• _What to work on_
Copy the lines below exactly. No picture goes into the copy.

• _Exercise data_

**********

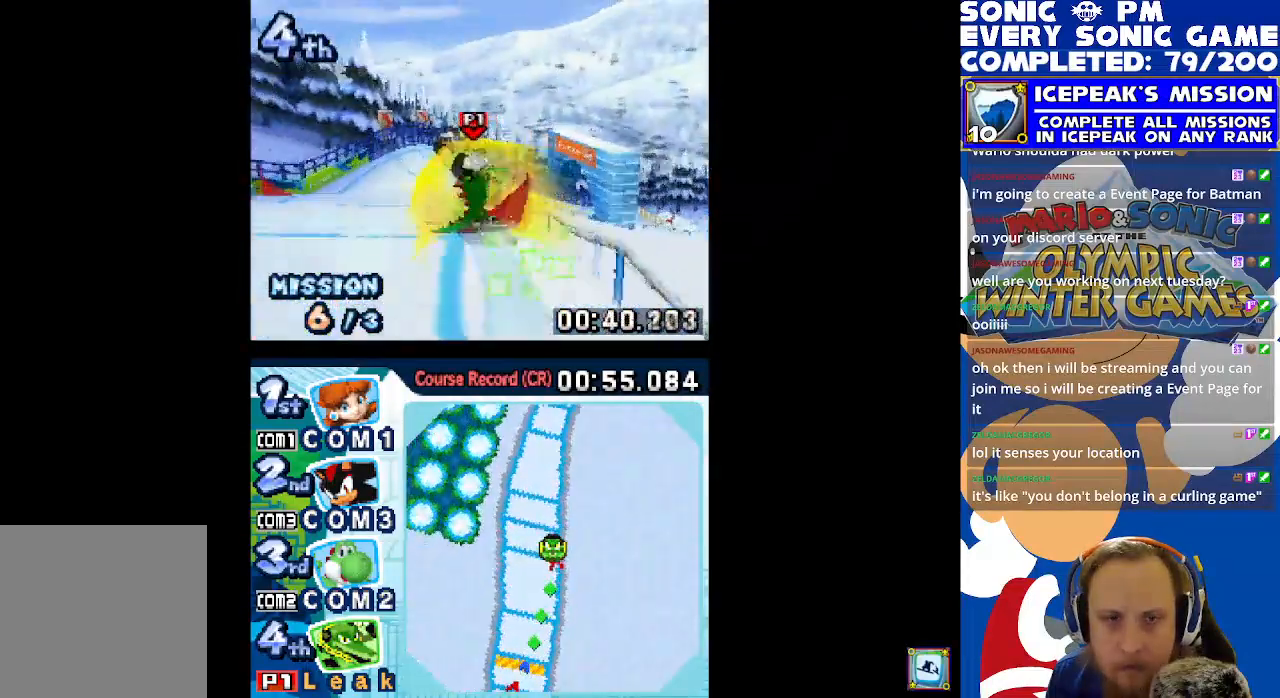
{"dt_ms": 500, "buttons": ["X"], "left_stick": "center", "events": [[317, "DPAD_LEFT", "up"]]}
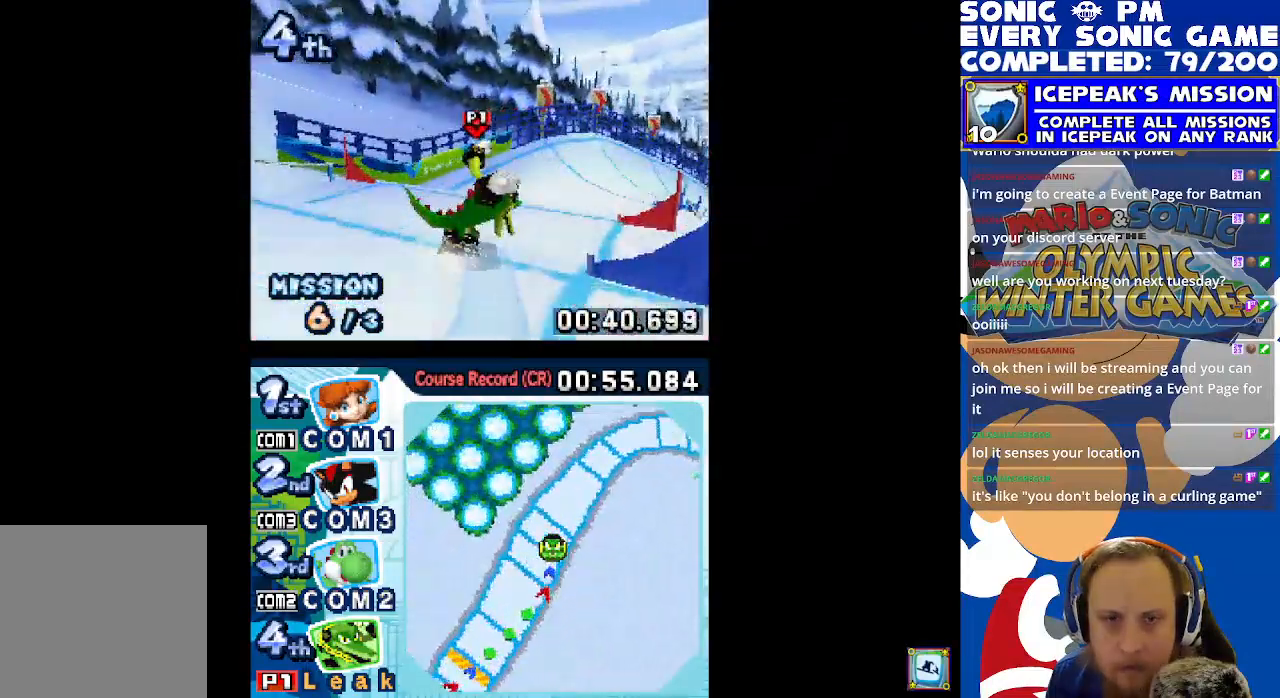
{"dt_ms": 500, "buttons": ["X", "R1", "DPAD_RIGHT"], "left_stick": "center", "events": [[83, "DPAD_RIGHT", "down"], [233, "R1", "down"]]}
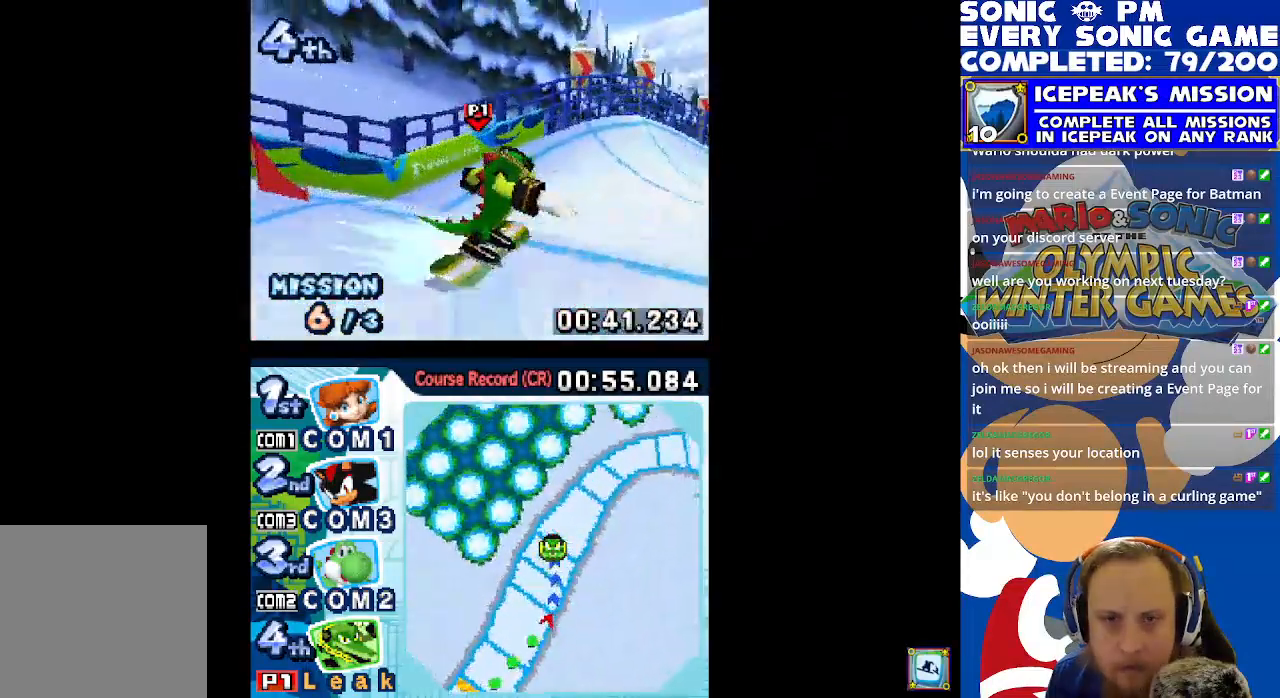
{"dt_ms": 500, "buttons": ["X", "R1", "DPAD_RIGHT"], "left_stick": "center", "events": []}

**********

• _The completed task_
{"dt_ms": 500, "buttons": ["X"], "left_stick": "center", "events": [[317, "DPAD_LEFT", "up"]]}
{"dt_ms": 500, "buttons": ["X", "R1", "DPAD_RIGHT"], "left_stick": "center", "events": [[83, "DPAD_RIGHT", "down"], [233, "R1", "down"]]}
{"dt_ms": 500, "buttons": ["X", "R1", "DPAD_RIGHT"], "left_stick": "center", "events": []}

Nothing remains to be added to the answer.